Unit Tesing using pytest
We tested INcDb on 2 different kind of test cases.
-
The first kind is using the client which act like the browser, to navigate INcDb. We check that given each URL, the expected layout is return by confirming the content of the layout contain the keywords (usually the title of the page) we specified.
-
We also tested the Python functions like
find_or_create_user
to verify that data is added correctly into the database.
The set of test cases can be found at https://github.com/UCL-CS35/incdb-poc/tree/master/tests
Issues Faced
As we try to keep each set of test cases independent, we intialise the database for every set of test cases. However, the initialisation of Neurosynth dataset take up a considerable amount of time (at least 5 minutes). Thus, we did not implement detailed and complicated test cases.
Loading Stress Test
We used Loadster to test how our live demo handle multiple concurrent users. The Loadster simulate traffic conditions to identify breaking point of the website. The image below show the response times when 25 virtual users were simulated. For the full test result, click here.
It was not surprising that the brain image file (anatomical.nii.gz?.nii.gz) has the highest average response times due to its larger file size. The average response times were below 0.2s for basic pages like the home, movie and term pages proved that INcDb was able to load smooth and quickly.
User Acceptance Testing
Testing Strategy
User Acceptance Testing (UAT) is the last testing carried out before the software goes live. The main purpose of UAT to validate the software against the business requirements. Hence, prioritizing critical business objectives.
In our case, the objectives are:
-
INcDb provide a simple and easy way to browse brain images.
-
INcDb allow Neuroscientists to contribute their data.
-
INcDb match the Terms with the brain activation identified from the brain images.
There are 3 things that we considered during our coding and testing process:
-
Focus Testing on Requirements
-
Design Systems for Testability
-
Consider Usability Testing
Based on all of above, our testing strategy is to ensure that the product (every version of it) fits our final design requirements. In the process, we tested for the INcDb’s workability, functionality, and to run the app on live remote server hosted by Digital Ocean.
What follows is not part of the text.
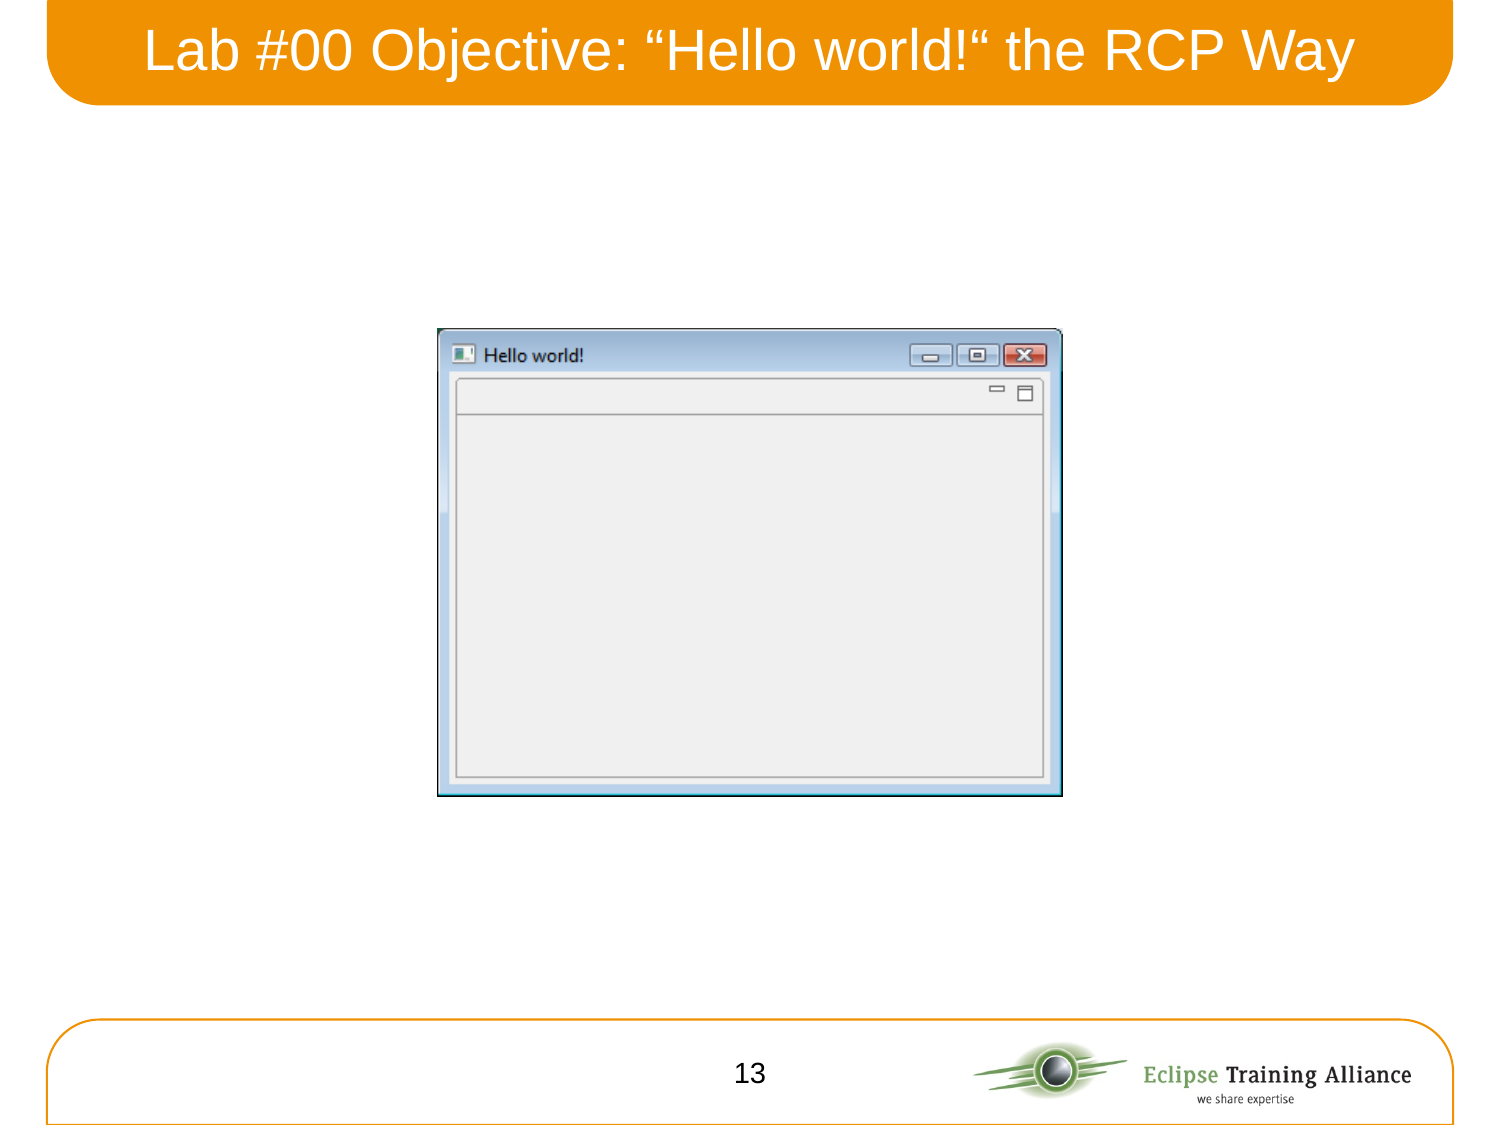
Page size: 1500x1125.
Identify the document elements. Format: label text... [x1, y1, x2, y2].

picture [437, 327, 1063, 798]
picture [973, 1038, 1411, 1106]
title Lab #00 Objective: “Hello world!“ the RCP Way [82, 0, 1418, 94]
Here’s a table for our results of testing on app functionality:
We design our test by identifying the features to be tested, the features not to be tested, the test environment and the targeted tester.
Features to be tested
-
Repository Browsing
-
Registration, Sign In and Sign Out
-
Create Collection and Upload Dataset
Features not to be tested
- Upload Processed Dataset
Test Environment
- We let the testers use the demo version of INcDb at http://188.166.170.92/ using Google Chrome Version 50.0.2661.86 in Incognito mode. The website is reset after each test.
Targeted Tester
-
Computer Science Students - We chose CS students, who are experienced in web development, as they know what to expect during an app testings and they are able to find flaws and fault in our app quickly in fact that’s one of the main purpose of testing so that the app can be improved.
-
Neuroscientist - The choice is made because neuroscientist are the target users and are experienced in interacting with the brain images. Their opinions matter especially on whether INcDb provide a reliable way to contribute their data.
Response Received
Overall, we received positive feedbacks that the demo version of INcDb are able to completed the features that is to be tested. However, we also receive feedback on the issues our testers faced and suggestion for improvements such as:
-
Capitalising the words on the navigation bar to improve the professionalism of the website
-
Font size for the body content is too small
-
Colour of the upload progress bar does not match the colour scheme of INcDb
-
A more detailed Disclaimer Policy should be available.
-
“Not sure where to start?” on the home page is not prominent.
-
The upload process take a long time.
Conclusion
The feedback on the design of INcDb was useful to further polish our website to make it ready for the use by public. The suggestion for a more detailed Disclaimer Policy will be further discussed with our client and necessary changes will be made once he draft the new policy. However, the complaint on the long duration taken during the upload process cannot be resolved on our side. As the dataset are usually more than a gigabyte at least, the upload process will take a while even if the user has good connection speed. Beside having a progress bar to update the user on the progress of the uploading process, we will also look into including messages during the uploading process to remind the users to be patient with the uploading.
The User Acceptance Testing, which has real users to test the application, gave us an insight of how the users use the application and help us identify issues they faced and prepare the application to be used by the general public.